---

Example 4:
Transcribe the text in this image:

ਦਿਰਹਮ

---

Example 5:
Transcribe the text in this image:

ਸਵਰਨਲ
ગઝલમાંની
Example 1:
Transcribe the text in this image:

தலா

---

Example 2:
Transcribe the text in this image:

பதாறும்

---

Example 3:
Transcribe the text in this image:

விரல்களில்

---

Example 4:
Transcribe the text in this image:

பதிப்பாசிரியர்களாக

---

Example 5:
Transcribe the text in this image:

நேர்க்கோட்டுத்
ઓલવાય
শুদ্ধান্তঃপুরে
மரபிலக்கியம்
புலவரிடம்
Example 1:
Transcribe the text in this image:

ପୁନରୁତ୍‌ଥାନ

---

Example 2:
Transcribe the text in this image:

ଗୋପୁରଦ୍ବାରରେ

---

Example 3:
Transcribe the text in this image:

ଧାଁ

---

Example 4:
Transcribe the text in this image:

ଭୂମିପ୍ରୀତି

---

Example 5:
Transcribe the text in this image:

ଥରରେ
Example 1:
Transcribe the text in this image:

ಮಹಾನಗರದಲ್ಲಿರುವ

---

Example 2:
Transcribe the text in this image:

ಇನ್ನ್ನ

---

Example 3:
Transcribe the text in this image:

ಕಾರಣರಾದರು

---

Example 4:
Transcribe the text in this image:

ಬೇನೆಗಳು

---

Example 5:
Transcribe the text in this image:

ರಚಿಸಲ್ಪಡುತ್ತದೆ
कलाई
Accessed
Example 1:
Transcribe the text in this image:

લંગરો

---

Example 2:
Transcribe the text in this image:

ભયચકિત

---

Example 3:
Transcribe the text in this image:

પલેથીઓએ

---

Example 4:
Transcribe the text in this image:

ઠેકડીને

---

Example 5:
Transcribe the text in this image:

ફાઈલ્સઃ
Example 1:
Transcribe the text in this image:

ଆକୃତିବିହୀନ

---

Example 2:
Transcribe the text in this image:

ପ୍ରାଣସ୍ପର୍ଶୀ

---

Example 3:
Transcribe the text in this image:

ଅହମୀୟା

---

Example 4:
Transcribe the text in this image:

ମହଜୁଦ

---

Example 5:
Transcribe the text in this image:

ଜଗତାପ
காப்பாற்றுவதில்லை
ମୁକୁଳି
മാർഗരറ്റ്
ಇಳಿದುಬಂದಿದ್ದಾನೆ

************

● What you will do
Output all of the data without altering a single line.

● Result for this exercise
---

Example 4:
Transcribe the text in this image:

ਦਿਰਹਮ

---

Example 5:
Transcribe the text in this image:

ਸਵਰਨਲ
ગઝલમાંની
Example 1:
Transcribe the text in this image:

தலா

---

Example 2:
Transcribe the text in this image:

பதாறும்

---

Example 3:
Transcribe the text in this image:

விரல்களில்

---

Example 4:
Transcribe the text in this image:

பதிப்பாசிரியர்களாக

---

Example 5:
Transcribe the text in this image:

நேர்க்கோட்டுத்
ઓલવાય
শুদ্ধান্তঃপুরে
மரபிலக்கியம்
புலவரிடம்
Example 1:
Transcribe the text in this image:

ପୁନରୁତ୍‌ଥାନ

---

Example 2:
Transcribe the text in this image:

ଗୋପୁରଦ୍ବାରରେ

---

Example 3:
Transcribe the text in this image:

ଧାଁ

---

Example 4:
Transcribe the text in this image:

ଭୂମିପ୍ରୀତି

---

Example 5:
Transcribe the text in this image:

ଥରରେ
Example 1:
Transcribe the text in this image:

ಮಹಾನಗರದಲ್ಲಿರುವ

---

Example 2:
Transcribe the text in this image:

ಇನ್ನ್ನ

---

Example 3:
Transcribe the text in this image:

ಕಾರಣರಾದರು

---

Example 4:
Transcribe the text in this image:

ಬೇನೆಗಳು

---

Example 5:
Transcribe the text in this image:

ರಚಿಸಲ್ಪಡುತ್ತದೆ
कलाई
Accessed
Example 1:
Transcribe the text in this image:

લંગરો

---

Example 2:
Transcribe the text in this image:

ભયચકિત

---

Example 3:
Transcribe the text in this image:

પલેથીઓએ

---

Example 4:
Transcribe the text in this image:

ઠેકડીને

---

Example 5:
Transcribe the text in this image:

ફાઈલ્સઃ
Example 1:
Transcribe the text in this image:

ଆକୃତିବିହୀନ

---

Example 2:
Transcribe the text in this image:

ପ୍ରାଣସ୍ପର୍ଶୀ

---

Example 3:
Transcribe the text in this image:

ଅହମୀୟା

---

Example 4:
Transcribe the text in this image:

ମହଜୁଦ

---

Example 5:
Transcribe the text in this image:

ଜଗତାପ
காப்பாற்றுவதில்லை
ମୁକୁଳି
മാർഗരറ്റ്
ಇಳಿದುಬಂದಿದ್ದಾನೆ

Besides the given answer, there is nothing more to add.